Tugas Dikerjakan ▸
(1) Jawab pertanyaan berikut berdasarkan teks tentang menjadi fasilitator:
(a) Kurang lebih berapa kegiatan yang sudah difasilitasi penulis bersama tim proyek?
(b) Selain latar belakang audience, dua hal apa lagi yang memengaruhi teknik memfasilitasi?
(c) Kemampuan apa yang membuat seorang fasilitator bisa mengajak audience terfokus padanya?
(2) Transkripsikan dengan persis bagian teks tentang menjadi fasilitator di antara "Menjadi fasilitator, yang" dan "dalam hal apa.", termasuk kedua batas tersebut.

Menjadi fasilitator, yang saya rasakan adalah
susah-susah gampang. Sejauh ini, saya bersama tim proyek sudah memfasilitasi
kurang lebih empat kegiatan, dengan latar belakang audience yang beranekaragam baik dari suku, ras, status sosial dan
ekonomi, pekerjaan, dan lain sebagainya. Hal ini pastinya akan berpengaruh pada
teknik memfasilitasi yang digunakan, disamping juga dipengaruhi oleh sumber
daya yang dimiliki serta memfasilitasi dalam hal apa.
Beberapa kali menjadi fasilitator, juga beberapa
kali difasilitasi, semakin memperkaya pengetahuan tentang kegiatan
memfasilitasi. Tiap fasilitator selalu berbeda-beda, dan kesemuanya memiliki ciri
khas masing-masing. Ada yang agak lamban namun pasti, ada yang mengandalkan
kecepatan berpikir, ada yang sangat mahir dalam mendengarkan, memiliki
kemampuan kontak mata yang luar biasa sehingga bisa mengajak audience untuk terfokus padanya, dan lain
sebagainya.

Entri Data ▸
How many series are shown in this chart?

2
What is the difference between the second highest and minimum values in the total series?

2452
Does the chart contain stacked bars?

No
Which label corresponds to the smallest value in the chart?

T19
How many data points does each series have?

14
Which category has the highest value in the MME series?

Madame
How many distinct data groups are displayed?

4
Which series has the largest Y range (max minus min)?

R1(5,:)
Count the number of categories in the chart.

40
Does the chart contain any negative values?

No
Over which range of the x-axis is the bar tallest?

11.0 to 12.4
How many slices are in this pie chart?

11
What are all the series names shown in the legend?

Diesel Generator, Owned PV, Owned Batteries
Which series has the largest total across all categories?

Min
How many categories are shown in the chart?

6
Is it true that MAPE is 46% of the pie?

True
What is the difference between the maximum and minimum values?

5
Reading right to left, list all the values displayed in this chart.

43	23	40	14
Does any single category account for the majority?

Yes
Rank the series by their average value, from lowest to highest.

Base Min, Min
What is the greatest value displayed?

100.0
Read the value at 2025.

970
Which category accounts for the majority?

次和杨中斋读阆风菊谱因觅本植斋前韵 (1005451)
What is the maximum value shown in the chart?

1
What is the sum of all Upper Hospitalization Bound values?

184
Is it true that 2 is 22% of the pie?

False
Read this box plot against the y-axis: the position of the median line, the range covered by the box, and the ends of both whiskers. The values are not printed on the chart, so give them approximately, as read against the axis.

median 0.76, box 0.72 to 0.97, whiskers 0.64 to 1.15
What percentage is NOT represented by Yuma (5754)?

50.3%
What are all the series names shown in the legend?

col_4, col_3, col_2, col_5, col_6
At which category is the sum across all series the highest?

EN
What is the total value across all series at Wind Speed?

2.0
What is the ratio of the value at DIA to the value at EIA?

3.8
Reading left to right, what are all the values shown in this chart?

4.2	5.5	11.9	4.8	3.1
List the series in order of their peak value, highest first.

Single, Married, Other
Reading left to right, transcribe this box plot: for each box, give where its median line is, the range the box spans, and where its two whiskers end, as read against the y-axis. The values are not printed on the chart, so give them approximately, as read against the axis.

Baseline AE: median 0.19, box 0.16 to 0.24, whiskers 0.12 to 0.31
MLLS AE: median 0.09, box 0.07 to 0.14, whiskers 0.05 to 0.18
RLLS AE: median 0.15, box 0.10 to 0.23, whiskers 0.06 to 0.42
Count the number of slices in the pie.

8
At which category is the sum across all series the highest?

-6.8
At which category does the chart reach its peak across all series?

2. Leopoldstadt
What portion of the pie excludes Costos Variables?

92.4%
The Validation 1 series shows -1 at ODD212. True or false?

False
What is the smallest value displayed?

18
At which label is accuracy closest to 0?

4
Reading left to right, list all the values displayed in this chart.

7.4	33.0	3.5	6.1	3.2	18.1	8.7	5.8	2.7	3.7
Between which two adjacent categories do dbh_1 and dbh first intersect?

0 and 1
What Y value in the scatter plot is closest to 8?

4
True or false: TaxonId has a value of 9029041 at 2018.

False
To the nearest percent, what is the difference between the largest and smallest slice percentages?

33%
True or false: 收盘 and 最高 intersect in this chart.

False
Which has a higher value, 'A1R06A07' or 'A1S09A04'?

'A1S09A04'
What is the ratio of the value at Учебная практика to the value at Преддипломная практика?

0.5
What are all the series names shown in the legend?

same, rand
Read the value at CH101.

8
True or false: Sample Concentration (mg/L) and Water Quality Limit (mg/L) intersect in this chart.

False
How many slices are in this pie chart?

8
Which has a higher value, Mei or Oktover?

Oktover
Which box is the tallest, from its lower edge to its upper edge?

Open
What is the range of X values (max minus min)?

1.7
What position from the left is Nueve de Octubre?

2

Jawaban Latihan ▸
(1)
(a) Kurang lebih empat kegiatan.
(b) Sumber daya yang dimiliki dan memfasilitasi dalam hal apa.
(c) Kemampuan kontak mata yang luar biasa.

(2)
Menjadi fasilitator, yang saya rasakan adalah
susah-susah gampang. Sejauh ini, saya bersama tim proyek sudah memfasilitasi
kurang lebih empat kegiatan, dengan latar belakang audience yang beranekaragam baik dari suku, ras, status sosial dan
ekonomi, pekerjaan, dan lain sebagainya. Hal ini pastinya akan berpengaruh pada
teknik memfasilitasi yang digunakan, disamping juga dipengaruhi oleh sumber
daya yang dimiliki serta memfasilitasi dalam hal apa.